At 8:24 AM, November 05, 2005, Anonymous Anonymous said...

I live in Los Angeles in the neighborhood in question (Cheviot Hills). The 40 minute commute is false. It has never taken me more than 5-10 minutes (even in the rain). The mitigation controversy was started by a group which wanted to take over the homeowners association. The mitigations have reduced thousands of car trips per day through the neighborhood and the vast majority of residents suppport it.

At 8:29 AM, June 12, 2006, Anonymous Anonymous said...

I enjoyed reading opinion of another as it always broadens one's horizons. I am a licensed professional engineer with just under a decade of experience. I ran the largest traffic calming program in a southern state for almost three years before taking an another position. I knew have completed many studies of various traffic calming methods from education and enforcement to standard engineering designs to my own creations. My goal had always been to create an improved environment for all road users: drivers, residents, bikers, walkers, everyone.

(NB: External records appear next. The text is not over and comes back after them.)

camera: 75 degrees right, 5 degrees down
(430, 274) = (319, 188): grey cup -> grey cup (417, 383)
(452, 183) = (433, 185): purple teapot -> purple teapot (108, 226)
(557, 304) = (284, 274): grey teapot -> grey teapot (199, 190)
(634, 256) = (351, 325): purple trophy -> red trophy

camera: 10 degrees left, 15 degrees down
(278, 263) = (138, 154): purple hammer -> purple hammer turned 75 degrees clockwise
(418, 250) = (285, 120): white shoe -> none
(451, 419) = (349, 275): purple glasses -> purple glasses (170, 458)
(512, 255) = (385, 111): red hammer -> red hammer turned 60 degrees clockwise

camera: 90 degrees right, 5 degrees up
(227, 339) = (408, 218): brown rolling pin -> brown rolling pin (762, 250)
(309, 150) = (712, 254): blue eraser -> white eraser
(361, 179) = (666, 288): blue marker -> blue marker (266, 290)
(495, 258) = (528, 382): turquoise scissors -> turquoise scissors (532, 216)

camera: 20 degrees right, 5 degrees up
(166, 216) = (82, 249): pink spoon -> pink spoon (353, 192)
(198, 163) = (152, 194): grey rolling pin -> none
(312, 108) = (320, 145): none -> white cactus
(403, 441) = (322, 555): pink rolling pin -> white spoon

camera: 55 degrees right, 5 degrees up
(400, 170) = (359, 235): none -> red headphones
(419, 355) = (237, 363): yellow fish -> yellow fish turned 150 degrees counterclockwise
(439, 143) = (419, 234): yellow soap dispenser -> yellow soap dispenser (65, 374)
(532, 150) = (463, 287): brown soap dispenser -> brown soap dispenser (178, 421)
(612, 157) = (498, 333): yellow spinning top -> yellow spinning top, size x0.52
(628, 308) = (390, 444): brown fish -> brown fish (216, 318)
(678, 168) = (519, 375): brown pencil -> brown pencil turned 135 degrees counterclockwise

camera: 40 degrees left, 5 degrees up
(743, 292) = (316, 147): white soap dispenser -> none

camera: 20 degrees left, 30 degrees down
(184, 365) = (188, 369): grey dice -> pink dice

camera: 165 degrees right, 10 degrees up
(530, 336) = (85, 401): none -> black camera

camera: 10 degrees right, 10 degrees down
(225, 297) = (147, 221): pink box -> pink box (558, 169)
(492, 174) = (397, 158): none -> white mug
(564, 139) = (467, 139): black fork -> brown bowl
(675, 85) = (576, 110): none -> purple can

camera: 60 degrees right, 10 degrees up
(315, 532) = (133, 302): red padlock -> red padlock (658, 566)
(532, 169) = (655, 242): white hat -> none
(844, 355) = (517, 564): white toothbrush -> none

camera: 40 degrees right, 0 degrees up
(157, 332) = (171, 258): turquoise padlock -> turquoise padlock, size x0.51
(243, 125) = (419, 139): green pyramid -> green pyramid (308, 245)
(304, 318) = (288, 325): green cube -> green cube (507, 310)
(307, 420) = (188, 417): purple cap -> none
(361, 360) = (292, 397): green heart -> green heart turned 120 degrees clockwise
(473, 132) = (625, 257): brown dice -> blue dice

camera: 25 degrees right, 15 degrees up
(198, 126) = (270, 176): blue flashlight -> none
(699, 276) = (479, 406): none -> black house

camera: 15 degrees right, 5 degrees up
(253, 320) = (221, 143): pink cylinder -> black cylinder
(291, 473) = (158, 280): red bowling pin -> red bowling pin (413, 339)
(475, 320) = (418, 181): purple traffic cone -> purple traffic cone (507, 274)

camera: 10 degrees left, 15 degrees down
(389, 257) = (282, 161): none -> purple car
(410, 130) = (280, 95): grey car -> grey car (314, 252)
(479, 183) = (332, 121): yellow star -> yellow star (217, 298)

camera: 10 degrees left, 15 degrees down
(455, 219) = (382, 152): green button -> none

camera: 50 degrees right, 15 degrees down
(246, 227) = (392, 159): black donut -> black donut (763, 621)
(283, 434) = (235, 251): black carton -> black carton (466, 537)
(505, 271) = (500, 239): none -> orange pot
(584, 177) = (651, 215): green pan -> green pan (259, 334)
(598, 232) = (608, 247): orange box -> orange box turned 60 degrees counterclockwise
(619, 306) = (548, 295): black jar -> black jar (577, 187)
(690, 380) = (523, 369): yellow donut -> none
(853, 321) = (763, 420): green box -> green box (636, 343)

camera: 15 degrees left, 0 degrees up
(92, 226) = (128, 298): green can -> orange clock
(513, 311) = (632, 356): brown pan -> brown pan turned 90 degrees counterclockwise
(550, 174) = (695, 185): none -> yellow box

I found if everyone involved in the process was just a little unhappy with the result it was the best result.

I was a little disheartened that a person would spend 40 min in a car driving 1 mile when they could have walked in 10 min and probably gotten much needed exercise. To me the problem is author didn't consider this point.

Multi-model is the solution. Our infrastructure is 10 years behind. By the time a capacity issue is identified, put on a list, then funded a decade has gone buy. Add 5 more years to build it.

People should do what's right for them and not be told they can't drive and must walk or bike but, we must build for those who want to do both. Thanks for reading.

At 1:10 PM, October 07, 2010, Anonymous Anonymous said...

Motor Avenue has always been the connecting street between Fox and MGM (now Sony) studios. It is not a 'cut-through'. It is a thoroughfare. It always has been. The fact that a neighborhood sprung up next to a busy street doesn't change the purpose or value of Motor Avenue. The 'problem' is borne of the fact the people screaming about the traffic have lots of money.

The complaints about the Cheviot Hills neighborhood are similar to those from people who move next to LAX, then fight the airport about excessive noise. Last time I checked, the airport and Motor Avenue were there first.

What do they always say about real estate? Location, location, location. To the people of Cheviot Hills: if you don't like the location, move. I will continue to take the shortest path to work (at Fox) down Motor Avenue on the public street that my tax dollars support, regardless of your efforts to privatize that street. Want to restrict traffic through your neighborhood? Move to a gated community.